Nothing has me reaching for the back button faster than a popup asking me to subscribe to a newsletter.
Nothing will turn me off from your product faster than manipulative dark patterns.
The fact that they even manage their “open rate” as a metric implies a level of tracking that screams “my audience is my prey”.
Why are newsletters a thing anyway? When I see "sign-up for newsletter" anywhere in the text I'm reading it immediately signals that it's low quality content. Probably best to close the tab and continue on Wikipedia.
LOL OK
> Cheat codes for your company
Yep, that matched my expectations more than I expected.
The emails have to contain content that people actually want, sent to people who actually want to see it. The numbers of people who want to see your shit are dramatically lower than the numbers of people on your mailing lists, so make sure you're regularly purging.
The way I do this:
1. Enthusiastic opt-in... it's not even advertised (only 65K members), and you get it on via receiving more transactional updates from a few forum and a footer link gives you the option to receive a broader summary too. It's very strongly interest aligned, and by the time someone discovers this it's niche and highly relevant.
2. Least tracking possible + simplest HTML possible (easy to read, accessible, easy to open links even if you aggressively adblock / trackblock).
3. Trivial opt-out as I don't want to send to anyone not interested in it (it costs me money to send).
4. Time. Building an audience like this just takes a long long time (12 years now).
I'm surprised they report it that way. When open rates are quoted online, it's more typical that they're based on unique opens to circulation. For example, if you have a list of 100,000 people and 50,000 open the email, that's a 50% open rate, even if they all open the email 10x (because 500% open rate makes no real sense).
Trivial opt-out as I don't want to send to anyone not interested in it
This is always a good idea. Some people who want to build a list balk at it, but would somehow prefer people who don't want their email to get "stuck" on their list(!)
Ask because if you’re really not making money on it, likely good idea and my guess is if you have been running it 12 years, you’ll get a significant percentage of emails that do not opt-in.
You do not even have to be aggressive about it. Just mention it 3x in your regular newsletter with a clear deadline and communicate it’s an annual opt-in.
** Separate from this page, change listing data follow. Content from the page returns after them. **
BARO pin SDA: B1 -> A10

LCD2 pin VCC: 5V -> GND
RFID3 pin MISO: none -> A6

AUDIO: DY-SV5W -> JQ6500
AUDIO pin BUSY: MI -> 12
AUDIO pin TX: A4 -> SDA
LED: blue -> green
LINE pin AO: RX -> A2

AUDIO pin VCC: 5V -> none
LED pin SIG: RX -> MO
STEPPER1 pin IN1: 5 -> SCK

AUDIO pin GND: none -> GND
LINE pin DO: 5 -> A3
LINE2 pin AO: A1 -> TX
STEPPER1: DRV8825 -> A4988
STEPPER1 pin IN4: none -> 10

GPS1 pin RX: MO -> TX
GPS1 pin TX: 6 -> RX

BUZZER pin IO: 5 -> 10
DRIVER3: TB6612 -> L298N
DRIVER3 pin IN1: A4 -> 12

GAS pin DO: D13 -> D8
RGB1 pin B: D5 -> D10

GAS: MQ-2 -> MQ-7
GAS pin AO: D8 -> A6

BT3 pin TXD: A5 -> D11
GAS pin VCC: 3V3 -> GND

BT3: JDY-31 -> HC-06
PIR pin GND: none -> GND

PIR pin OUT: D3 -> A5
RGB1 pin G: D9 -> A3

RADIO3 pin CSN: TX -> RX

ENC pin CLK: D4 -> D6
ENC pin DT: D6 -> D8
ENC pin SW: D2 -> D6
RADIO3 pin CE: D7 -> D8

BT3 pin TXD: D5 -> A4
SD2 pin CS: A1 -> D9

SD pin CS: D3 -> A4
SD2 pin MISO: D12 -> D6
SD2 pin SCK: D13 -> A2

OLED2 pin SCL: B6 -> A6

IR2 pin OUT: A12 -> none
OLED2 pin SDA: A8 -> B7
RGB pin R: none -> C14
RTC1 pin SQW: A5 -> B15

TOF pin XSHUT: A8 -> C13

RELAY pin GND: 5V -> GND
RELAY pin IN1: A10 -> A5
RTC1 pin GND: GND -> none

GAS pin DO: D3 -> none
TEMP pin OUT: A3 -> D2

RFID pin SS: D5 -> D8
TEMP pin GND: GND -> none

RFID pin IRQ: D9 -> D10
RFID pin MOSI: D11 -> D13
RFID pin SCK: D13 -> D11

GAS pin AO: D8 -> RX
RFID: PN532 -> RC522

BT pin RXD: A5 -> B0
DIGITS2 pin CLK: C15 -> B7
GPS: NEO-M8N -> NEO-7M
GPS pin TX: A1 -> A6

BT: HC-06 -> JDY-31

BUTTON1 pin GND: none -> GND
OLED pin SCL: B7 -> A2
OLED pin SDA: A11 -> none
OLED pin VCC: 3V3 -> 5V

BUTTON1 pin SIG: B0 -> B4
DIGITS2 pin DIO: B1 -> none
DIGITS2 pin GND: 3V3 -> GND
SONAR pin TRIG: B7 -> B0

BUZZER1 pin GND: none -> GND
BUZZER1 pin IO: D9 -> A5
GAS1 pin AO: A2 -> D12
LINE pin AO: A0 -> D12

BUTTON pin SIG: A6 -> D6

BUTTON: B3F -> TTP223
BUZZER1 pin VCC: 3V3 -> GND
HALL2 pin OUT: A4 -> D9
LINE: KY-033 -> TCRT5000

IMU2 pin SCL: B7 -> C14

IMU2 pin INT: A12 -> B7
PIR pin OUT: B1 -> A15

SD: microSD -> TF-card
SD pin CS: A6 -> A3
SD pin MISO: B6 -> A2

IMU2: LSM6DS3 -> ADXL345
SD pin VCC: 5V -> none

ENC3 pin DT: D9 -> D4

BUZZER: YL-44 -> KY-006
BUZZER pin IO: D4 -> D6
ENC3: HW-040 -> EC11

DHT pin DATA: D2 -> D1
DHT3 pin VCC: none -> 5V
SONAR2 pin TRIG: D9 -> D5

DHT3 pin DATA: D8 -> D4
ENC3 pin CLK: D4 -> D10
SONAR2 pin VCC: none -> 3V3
If after the 3rd inline notice, send a 4th and final email explicitly stating to get more emails they need to re-optin.
Haven't done that.
I've simply tried to make unsubcribing be easier than hitting the spam button.
Front and centre, top of the email, single click, untracked (so will 100% work no matter how aggressive your Pi-Hole config).
Each of my issue title is: “WR: Issue #X” and consistently I get an open rate of around 45% consistently, because I hope people find my work useful.